» 課題の指示
厨房設計の文章で、佐々木食堂(仮名)が採用するキッチンの形式を答えよ。

» 本文セクション
%%
7879.1/13/2019
ここから…9
厨房設計の基本パターン
飲食店における厨房は、心臓だ。
それぞれのお店のコンセプトにあった厨房があれば、ほぼ料理人はとても仕事がやりやすい。
厨房は大きく分けて3つに分かれる。
・フルオープンキッチン
これはキッチンと客席の間に仕切りを作らず、壁も立てない。
客はキッチン内のすべてを見渡せる。
新しいお店は、このレイアウトをよく採用しているそうだ。
スタッフが適度の緊張感をもってオペレーションにあたることになる。また客は火や食材が見えるのでシズル感が高くなる。
ただし、キッチンとホール間に壁がないので棚の設置ができず、収納スペースがとりにくくなる。
・セミオープンキッチン
厨房の一部セクションをカウンター形式でレイアウトし、壁を立てて後ろにキッチンを設ける。割烹やベーカリーなど大規模店で採用されている。
作業のうち見せたくない部分を隠すことができる。面積が広くとれる。
ただし、作業が分断されるのでスタッフが多く必要になる。
・クローズキッチン
キッチンと客席間に仕切り壁があり、キッチンが全く見えない。古いタイプの飲食店はほとんどこのレイアウトだ。
オペレーション時の音漏れが少ないので、客は落ち着いて食事ができる。
ただし、シズル感がない。料理人からは客の反応が見えない。
佐々木食堂(仮名)は、狭いのでクローズキッチンを採用する。
カウンター形式でテーブルとキッチンの間に仕切りを立て、オペレーションは客の視界からは外す。これは中華的手法で調理するので、どうしても油とびや炎が多くなるので安全面からもテーブルとは一定の境を設けるためだ。
業態別の厨房面積比率はFD比(食事と飲み物の割合)が2:8のバー業態では15%から20%。5:5のカフェ、居酒屋業態では18%から25%。8:2のレストラン業態では25%から55%。
できる限りキッチンを狭くしてホールを広くとりたいが、全体の面積が狭い佐々木食堂(仮名)では最低限のキッチン用品を設置するだけで面積比率は5:5になってしまうだろう。
飲食店の坪単価は、商業用地なので一般住宅よりもはるかに高い。都市部、繁華街では居酒屋業態で坪単価は60万から100万だそうだ。
その意味では土地も建物も借り物ではないので、ここは費用が発生しない。
キッチンに入れる器材の主な値段。
4面冷凍冷蔵庫、90万円。
製氷機(30キロ)、45万円。
ガスオーブン、28万円。
電子レンジ、21万円。
コールドテーブル、36万円。
焼き台、11万円。
シンクとキャビネット、50万円。
%%
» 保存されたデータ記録
%%
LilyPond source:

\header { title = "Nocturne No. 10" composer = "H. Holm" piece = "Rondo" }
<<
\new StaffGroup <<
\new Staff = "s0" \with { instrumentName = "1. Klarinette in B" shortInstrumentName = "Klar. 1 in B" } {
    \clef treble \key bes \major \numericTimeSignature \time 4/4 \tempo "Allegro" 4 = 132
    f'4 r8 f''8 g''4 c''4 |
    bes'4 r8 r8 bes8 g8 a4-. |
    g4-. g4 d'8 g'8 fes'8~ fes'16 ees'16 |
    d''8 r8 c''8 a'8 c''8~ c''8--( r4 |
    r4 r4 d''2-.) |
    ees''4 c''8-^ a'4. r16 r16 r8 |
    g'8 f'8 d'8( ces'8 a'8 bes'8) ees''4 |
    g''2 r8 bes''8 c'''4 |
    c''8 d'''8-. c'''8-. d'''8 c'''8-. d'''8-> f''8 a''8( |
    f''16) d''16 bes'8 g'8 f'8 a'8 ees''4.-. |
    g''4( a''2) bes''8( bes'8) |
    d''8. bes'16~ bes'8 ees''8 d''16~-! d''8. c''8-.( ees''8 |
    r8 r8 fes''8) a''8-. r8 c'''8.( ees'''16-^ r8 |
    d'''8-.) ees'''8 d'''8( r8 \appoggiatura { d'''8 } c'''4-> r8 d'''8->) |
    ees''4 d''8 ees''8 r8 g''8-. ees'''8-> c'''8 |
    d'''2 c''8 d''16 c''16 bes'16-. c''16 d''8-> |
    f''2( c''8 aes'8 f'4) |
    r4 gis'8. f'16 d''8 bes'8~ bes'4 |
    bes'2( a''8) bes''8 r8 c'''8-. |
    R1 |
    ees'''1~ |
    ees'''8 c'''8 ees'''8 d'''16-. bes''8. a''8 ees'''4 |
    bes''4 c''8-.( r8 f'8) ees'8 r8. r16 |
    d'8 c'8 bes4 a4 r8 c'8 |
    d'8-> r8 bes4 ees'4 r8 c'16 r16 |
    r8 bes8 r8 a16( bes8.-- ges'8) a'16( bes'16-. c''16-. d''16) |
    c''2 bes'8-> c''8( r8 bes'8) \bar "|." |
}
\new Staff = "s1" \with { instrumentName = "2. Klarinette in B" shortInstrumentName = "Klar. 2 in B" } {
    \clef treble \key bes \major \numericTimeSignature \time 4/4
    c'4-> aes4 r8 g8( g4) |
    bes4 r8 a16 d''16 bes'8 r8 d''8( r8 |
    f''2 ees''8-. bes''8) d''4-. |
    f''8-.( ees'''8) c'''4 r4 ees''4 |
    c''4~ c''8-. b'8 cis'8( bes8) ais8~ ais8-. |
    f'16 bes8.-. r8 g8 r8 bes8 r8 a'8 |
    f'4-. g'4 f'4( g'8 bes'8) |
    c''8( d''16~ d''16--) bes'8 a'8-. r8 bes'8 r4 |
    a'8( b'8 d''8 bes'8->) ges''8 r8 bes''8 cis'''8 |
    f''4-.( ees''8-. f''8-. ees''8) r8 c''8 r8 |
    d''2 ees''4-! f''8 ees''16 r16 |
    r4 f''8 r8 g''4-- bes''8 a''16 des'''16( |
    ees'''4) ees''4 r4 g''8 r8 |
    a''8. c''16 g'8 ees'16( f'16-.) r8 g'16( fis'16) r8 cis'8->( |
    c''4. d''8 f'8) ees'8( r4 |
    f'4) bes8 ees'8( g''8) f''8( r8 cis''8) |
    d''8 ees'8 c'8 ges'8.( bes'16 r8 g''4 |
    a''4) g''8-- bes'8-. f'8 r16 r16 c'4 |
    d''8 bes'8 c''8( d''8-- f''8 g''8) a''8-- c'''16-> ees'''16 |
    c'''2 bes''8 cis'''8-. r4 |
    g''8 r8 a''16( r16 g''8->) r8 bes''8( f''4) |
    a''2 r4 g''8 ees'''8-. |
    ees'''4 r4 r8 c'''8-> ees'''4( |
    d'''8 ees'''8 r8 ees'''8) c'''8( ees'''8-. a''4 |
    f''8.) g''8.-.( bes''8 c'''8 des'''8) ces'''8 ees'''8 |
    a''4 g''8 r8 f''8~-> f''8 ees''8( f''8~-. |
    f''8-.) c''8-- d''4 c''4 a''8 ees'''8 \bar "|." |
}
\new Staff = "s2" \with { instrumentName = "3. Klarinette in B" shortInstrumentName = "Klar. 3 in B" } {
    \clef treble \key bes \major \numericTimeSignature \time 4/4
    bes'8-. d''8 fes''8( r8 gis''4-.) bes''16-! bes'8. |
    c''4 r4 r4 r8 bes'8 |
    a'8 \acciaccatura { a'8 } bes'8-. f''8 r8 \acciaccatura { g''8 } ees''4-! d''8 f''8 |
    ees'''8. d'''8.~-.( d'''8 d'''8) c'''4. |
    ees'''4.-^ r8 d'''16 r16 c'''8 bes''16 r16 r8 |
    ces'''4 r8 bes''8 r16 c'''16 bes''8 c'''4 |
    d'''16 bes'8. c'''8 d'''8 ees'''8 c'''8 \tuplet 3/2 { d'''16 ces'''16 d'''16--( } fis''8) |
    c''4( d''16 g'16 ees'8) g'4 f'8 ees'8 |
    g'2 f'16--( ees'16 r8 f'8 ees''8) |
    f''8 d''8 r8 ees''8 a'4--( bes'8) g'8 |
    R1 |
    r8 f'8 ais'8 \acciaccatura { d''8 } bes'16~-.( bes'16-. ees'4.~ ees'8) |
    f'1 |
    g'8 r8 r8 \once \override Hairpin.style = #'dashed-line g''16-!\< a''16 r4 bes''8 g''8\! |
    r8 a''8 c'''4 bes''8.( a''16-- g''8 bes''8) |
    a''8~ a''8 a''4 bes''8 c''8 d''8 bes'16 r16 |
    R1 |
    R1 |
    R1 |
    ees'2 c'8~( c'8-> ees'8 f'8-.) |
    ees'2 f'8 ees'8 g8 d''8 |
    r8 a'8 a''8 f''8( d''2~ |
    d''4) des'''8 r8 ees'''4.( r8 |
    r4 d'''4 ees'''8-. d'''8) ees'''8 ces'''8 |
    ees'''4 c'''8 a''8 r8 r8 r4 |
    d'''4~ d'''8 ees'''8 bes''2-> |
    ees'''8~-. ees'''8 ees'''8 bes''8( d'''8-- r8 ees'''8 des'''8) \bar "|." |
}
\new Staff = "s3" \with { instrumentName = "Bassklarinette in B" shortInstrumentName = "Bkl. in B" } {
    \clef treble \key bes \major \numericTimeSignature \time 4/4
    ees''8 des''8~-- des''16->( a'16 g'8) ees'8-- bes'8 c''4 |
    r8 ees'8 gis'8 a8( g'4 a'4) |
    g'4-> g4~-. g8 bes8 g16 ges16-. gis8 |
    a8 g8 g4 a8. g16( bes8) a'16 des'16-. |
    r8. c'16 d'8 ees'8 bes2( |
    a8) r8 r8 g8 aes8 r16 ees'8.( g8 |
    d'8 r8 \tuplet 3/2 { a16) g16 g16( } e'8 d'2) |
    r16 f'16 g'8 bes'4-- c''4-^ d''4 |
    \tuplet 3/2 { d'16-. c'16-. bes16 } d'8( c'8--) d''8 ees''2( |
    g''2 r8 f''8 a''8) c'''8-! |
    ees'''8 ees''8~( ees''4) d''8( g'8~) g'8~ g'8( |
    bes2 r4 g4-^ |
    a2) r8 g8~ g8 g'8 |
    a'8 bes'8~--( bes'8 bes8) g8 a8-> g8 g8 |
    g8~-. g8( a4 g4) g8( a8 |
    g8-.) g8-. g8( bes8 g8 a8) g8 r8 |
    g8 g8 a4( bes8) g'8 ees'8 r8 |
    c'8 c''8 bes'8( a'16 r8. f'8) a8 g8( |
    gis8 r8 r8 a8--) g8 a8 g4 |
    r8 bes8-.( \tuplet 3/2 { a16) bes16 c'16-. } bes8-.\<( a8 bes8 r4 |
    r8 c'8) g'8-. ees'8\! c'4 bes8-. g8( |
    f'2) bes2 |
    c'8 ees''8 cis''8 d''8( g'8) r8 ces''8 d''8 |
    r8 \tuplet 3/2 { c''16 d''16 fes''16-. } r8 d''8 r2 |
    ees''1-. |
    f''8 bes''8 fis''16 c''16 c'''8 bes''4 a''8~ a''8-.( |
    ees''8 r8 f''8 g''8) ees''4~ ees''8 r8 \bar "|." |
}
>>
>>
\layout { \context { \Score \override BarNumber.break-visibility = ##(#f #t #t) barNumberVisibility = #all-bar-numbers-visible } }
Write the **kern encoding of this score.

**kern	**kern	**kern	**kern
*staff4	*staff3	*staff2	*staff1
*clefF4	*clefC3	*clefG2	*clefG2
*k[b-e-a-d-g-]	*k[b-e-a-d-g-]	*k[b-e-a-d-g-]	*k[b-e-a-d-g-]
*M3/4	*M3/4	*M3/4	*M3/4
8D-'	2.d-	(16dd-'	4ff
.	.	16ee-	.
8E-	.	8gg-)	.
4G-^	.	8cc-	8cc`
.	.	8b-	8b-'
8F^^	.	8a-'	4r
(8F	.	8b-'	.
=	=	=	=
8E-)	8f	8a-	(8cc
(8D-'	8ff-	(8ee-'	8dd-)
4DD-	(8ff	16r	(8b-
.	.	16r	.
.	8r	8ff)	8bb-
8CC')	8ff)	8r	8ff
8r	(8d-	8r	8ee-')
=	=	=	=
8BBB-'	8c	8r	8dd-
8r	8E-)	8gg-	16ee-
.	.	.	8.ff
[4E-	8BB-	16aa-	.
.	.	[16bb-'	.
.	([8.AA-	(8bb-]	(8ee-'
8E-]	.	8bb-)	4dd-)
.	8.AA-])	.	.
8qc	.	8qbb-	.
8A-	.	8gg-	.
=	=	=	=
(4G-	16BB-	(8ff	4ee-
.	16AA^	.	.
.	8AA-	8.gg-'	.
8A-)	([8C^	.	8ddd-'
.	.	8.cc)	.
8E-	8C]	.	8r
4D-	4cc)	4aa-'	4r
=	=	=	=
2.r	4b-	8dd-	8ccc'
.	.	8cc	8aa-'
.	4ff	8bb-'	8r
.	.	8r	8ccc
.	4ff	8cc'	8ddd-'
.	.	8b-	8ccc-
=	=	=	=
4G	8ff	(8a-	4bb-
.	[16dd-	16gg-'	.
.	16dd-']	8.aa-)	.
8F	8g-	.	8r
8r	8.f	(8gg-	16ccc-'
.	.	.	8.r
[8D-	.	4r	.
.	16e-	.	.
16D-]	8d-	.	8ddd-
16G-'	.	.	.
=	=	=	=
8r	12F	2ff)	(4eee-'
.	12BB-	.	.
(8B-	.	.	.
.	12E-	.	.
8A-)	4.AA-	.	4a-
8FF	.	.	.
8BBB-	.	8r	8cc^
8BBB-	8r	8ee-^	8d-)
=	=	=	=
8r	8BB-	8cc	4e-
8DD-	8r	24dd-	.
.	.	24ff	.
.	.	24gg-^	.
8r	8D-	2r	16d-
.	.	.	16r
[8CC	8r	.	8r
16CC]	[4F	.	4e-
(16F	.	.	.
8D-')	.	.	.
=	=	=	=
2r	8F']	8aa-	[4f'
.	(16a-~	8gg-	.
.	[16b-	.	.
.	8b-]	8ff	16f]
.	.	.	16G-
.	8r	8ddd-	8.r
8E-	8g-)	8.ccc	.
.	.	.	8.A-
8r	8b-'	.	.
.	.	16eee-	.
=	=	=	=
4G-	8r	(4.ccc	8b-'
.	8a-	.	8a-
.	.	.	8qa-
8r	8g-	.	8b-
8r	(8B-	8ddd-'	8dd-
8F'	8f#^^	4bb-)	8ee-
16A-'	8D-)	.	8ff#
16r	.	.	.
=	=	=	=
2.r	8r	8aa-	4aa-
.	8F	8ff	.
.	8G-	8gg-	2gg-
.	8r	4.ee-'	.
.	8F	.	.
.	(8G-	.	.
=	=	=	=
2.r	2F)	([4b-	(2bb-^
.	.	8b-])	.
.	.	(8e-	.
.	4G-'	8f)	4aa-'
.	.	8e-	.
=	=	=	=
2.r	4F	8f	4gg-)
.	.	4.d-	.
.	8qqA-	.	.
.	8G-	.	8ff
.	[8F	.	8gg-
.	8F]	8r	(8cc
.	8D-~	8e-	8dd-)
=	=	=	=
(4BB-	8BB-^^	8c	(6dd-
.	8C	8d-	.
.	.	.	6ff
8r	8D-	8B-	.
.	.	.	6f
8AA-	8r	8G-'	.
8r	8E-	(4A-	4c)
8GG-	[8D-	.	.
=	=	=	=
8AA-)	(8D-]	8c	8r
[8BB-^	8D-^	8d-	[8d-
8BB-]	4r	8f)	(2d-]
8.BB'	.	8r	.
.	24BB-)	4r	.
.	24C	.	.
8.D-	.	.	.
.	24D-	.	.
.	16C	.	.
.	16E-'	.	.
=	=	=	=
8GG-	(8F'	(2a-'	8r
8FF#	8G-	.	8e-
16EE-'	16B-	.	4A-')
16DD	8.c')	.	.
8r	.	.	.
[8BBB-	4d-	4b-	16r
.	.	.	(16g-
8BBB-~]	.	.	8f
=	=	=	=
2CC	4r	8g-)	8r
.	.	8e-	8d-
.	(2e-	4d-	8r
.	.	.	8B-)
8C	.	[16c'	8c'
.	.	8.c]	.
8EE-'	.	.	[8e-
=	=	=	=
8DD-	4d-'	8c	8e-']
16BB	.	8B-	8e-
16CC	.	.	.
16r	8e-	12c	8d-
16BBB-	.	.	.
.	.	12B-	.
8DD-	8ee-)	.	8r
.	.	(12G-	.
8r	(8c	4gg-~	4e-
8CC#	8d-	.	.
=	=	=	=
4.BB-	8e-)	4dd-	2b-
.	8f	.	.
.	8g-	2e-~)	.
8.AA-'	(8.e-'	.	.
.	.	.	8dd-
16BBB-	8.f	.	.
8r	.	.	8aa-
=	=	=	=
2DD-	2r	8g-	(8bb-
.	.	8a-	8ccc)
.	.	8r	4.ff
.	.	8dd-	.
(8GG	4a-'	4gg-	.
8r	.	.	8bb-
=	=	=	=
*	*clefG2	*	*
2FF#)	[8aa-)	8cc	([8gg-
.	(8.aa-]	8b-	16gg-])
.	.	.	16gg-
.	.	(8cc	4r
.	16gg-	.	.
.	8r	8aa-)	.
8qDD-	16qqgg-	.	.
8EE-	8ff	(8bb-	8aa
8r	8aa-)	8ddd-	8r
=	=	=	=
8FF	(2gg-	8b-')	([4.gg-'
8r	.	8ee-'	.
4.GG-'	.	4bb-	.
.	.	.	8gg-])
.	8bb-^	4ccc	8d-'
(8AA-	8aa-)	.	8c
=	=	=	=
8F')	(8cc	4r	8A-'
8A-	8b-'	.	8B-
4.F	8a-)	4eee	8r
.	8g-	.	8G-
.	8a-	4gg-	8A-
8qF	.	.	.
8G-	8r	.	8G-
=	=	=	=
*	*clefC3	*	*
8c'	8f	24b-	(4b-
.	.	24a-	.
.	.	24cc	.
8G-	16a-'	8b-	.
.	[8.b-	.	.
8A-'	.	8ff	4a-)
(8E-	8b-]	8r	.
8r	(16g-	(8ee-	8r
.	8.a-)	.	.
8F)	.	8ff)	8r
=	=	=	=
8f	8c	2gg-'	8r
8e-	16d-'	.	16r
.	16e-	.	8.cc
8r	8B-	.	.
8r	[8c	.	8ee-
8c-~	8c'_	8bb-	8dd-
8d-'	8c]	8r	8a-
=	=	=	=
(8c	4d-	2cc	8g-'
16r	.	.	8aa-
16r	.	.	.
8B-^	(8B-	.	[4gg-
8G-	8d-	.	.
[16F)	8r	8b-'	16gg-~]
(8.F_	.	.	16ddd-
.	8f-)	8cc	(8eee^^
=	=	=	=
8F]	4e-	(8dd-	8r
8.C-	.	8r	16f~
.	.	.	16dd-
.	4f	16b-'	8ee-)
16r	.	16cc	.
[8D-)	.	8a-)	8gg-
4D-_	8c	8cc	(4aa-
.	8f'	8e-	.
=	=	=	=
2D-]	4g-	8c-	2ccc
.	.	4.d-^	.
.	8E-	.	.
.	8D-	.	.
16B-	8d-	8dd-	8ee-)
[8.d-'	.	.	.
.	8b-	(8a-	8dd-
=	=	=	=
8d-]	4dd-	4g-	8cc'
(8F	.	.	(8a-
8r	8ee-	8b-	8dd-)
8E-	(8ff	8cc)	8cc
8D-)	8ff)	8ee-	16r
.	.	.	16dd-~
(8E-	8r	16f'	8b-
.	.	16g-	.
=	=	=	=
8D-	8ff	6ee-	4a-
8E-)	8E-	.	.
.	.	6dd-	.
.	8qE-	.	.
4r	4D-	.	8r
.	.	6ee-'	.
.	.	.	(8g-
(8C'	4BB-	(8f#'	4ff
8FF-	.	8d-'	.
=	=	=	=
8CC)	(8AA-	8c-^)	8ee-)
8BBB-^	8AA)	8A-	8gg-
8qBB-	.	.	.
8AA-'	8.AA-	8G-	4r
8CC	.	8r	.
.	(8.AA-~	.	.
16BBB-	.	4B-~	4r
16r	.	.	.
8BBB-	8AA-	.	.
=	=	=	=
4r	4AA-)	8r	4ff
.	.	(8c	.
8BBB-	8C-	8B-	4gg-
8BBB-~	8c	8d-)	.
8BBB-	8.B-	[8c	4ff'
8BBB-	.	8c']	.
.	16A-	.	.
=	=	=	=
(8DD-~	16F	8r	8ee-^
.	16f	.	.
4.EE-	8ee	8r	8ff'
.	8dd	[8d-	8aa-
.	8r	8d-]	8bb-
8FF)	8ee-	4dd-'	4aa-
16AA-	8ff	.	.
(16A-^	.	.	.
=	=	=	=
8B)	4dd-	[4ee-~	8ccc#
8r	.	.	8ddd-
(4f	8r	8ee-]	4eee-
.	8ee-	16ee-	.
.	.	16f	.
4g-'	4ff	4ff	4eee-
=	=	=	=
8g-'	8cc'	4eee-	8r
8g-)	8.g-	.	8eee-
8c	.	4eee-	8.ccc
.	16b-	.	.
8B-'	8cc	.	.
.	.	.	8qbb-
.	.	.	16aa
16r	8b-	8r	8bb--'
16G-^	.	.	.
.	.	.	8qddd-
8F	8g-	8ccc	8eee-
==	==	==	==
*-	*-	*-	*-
%%
» 演習の結果
クローズキッチン